Rodoviários e empresas de ônibus da cidade do Rio de Janeiro participam nesta quarta-feira (15), às 11h, de mais uma audiência de conciliação na sede do Tribunal Regional do Trabalho da 1ª Região (TRT-RJ), em nova tentativa de fechar acordo sobre o reajuste da categoria.
A campanha salarial da categoria tem a data-base em 1º de julho. Segundo o Sindicato dos Rodoviários do Rio e o patronal Rio Ônibus, já foram realizadas três rodadas de negociação no TRT-RJ sem avanço. Nas tratativas mediadas pela Justiça do Trabalho, os rodoviários reduziram a reivindicação de reajuste salarial de 17% para 12%, divididos em parcelas, enquanto as empresas elevaram a proposta para 4,5%. Antes, o Rio Ônibus havia oferecido 4,39%.
O desembargador Gustavo Tadeu Alkmim, da Seção Especializada em Dissídios Coletivos (Sedic), pediu que os patrões aumentem a oferta para 5%, mesmo percentual pago a categorias de rodoviários de Duque de Caxias e Nova Iguaçu, na Baixada Fluminense.
No dia 27 de junho, o Sindicato dos Rodoviários ajuizou o dissídio coletivo de greve e de natureza econômica.
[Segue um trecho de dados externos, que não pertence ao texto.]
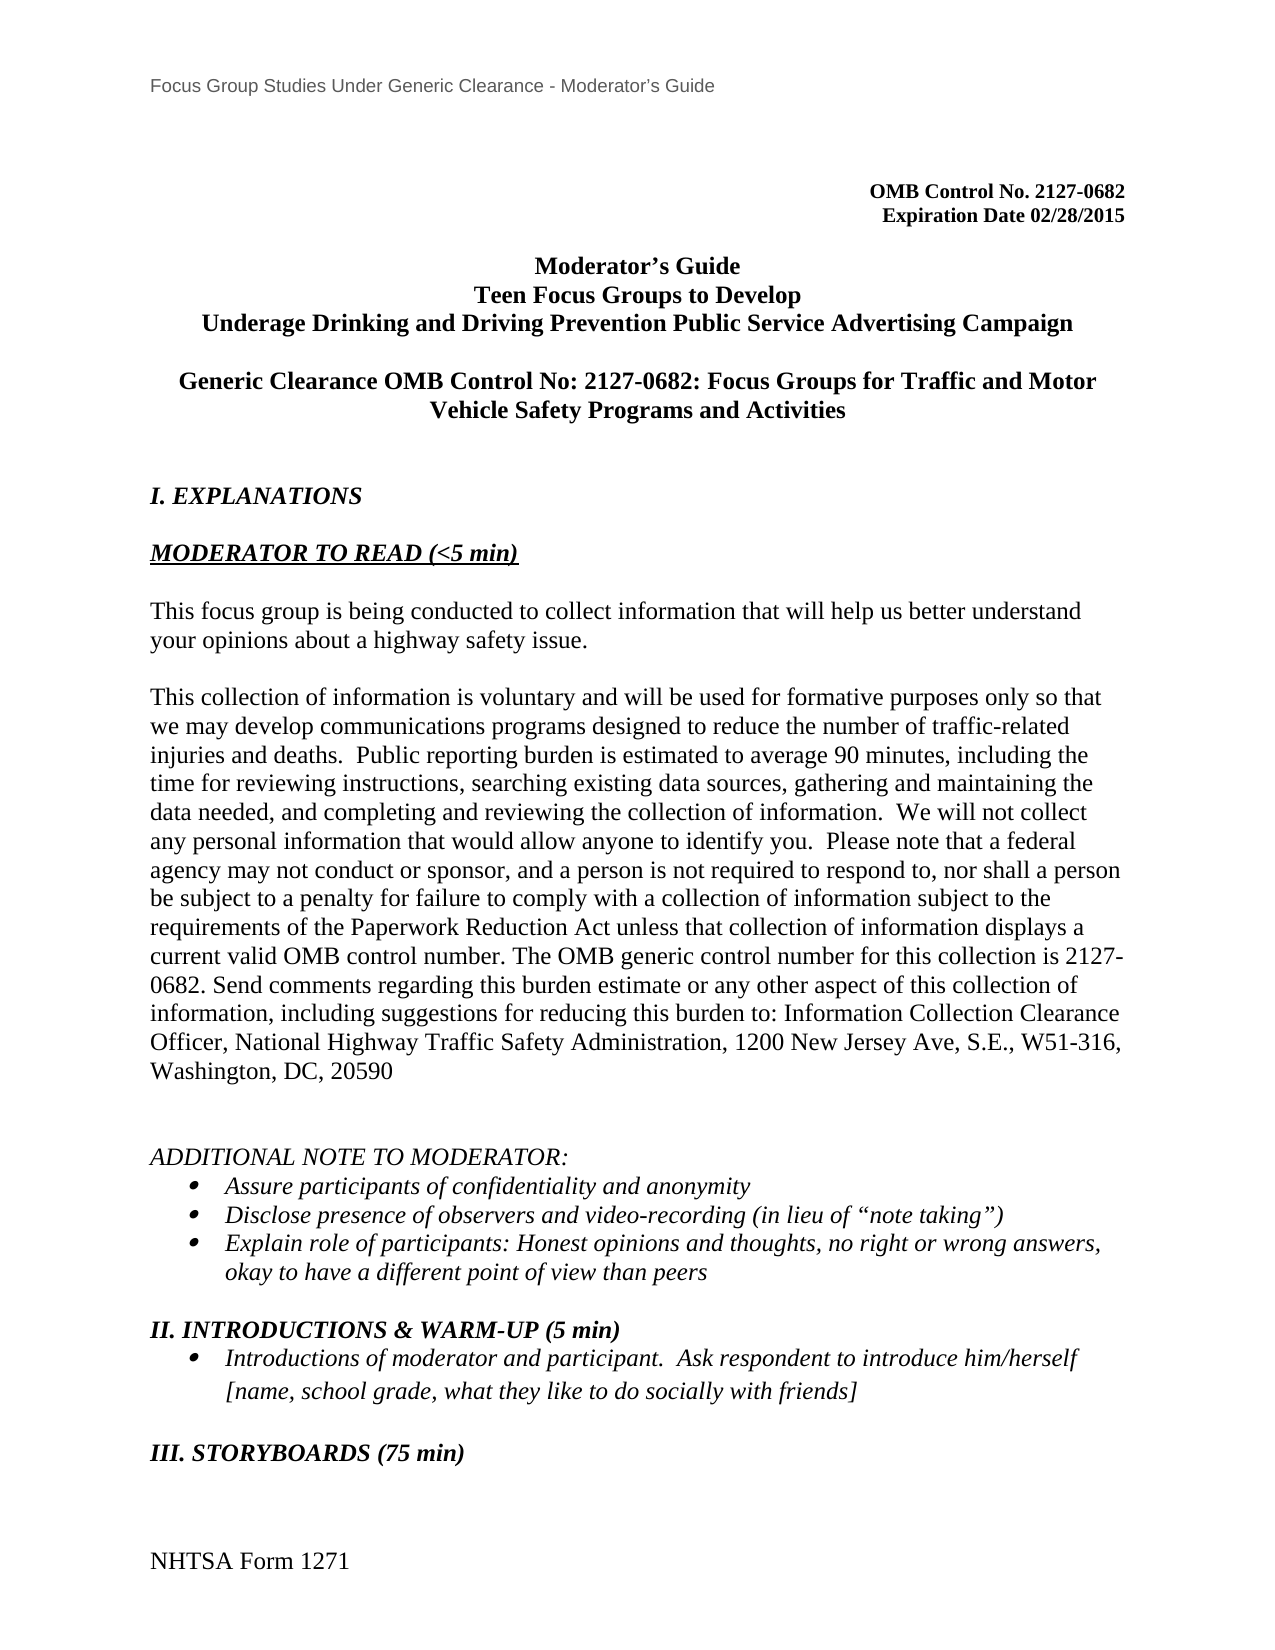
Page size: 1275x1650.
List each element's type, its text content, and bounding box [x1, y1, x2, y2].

list Assure participants of confidentiality and anonymity [187, 1171, 1125, 1200]
list Explain role of participants: Honest opinions and thoughts, no right or wrong answers, okay to have a different point of view than peers [187, 1228, 1125, 1286]
text I. EXPLANATIONS [150, 481, 1125, 510]
text III. STORYBOARDS (75 min) [150, 1438, 1125, 1467]
text Underage Drinking and Driving Prevention Public Service Advertising Campaign [150, 308, 1125, 337]
text Additional note to moderator: [150, 1142, 1125, 1171]
list Disclose presence of observers and video-recording (in lieu of “note taking”) [187, 1200, 1125, 1228]
text Teen Focus Groups to Develop [150, 280, 1125, 308]
text This focus group is being conducted to collect information that will help us better understand your opinions about a highway safety issue. [150, 596, 1125, 653]
text Expiration Date 02/28/2015 [150, 203, 1125, 227]
text Generic Clearance OMB Control No: 2127-0682: Focus Groups for Traffic and Motor Vehicle Safety Programs and Activities [150, 366, 1125, 423]
text Moderator’s Guide [150, 251, 1125, 280]
text OMB Control No. 2127-0682 [150, 179, 1125, 203]
list Introductions of moderator and participant. Ask respondent to introduce him/herself [name, school grade, what they like to do socially with friends] [187, 1343, 1125, 1405]
text II. INTRODUCTIONS & WARM-UP (5 min) [150, 1315, 1125, 1343]
text This collection of information is voluntary and will be used for formative purposes only so that we may develop communications programs designed to reduce the number of traffic-related injuries and deaths. Public reporting burden is estimated to average 90 minutes, including the time for reviewing instructions, searching existing data sources, gathering and maintaining the data needed, and completing and reviewing the collection of information. We will not collect any personal information that would allow anyone to identify you. Please note that a federal agency may not conduct or sponsor, and a person is not required to respond to, nor shall a person be subject to a penalty for failure to comply with a collection of information subject to the requirements of the Paperwork Reduction Act unless that collection of information displays a current valid OMB control number. The OMB generic control number for this collection is 2127-0682. Send comments regarding this burden estimate or any other aspect of this collection of information, including suggestions for reducing this burden to: Information Collection Clearance Officer, National Highway Traffic Safety Administration, 1200 New Jersey Ave, S.E., W51-316, Washington, DC, 20590 [150, 682, 1125, 1085]
text MODERATOR TO READ (<5 min) [150, 538, 1125, 567]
Na mesma data, o TRT-RJ considerou a greve legal e concedeu liminar autorizando o início da paralisação, com determinação de manutenção de pelo menos 50% da frota operacional em cada linha e itinerário, sob pena de multa de R$ 50 mil em caso de descumprimento.
Dois dias depois, em 29 de junho, os rodoviários do município do Rio de Janeiro iniciaram a paralisação. Em 2 de julho, o movimento foi suspenso a pedido do TRT-RJ, com manutenção do estado de greve, para que o sindicato patronal aumentasse a proposta de reajuste. Mesmo assim, não houve acordo.
Entre as principais reivindicações da categoria estão reajuste salarial, valorização dos pisos remuneratórios, ampliação do auxílio-alimentação para R$ 1 mil e pagamento do intervalo para refeição como hora extraordinária.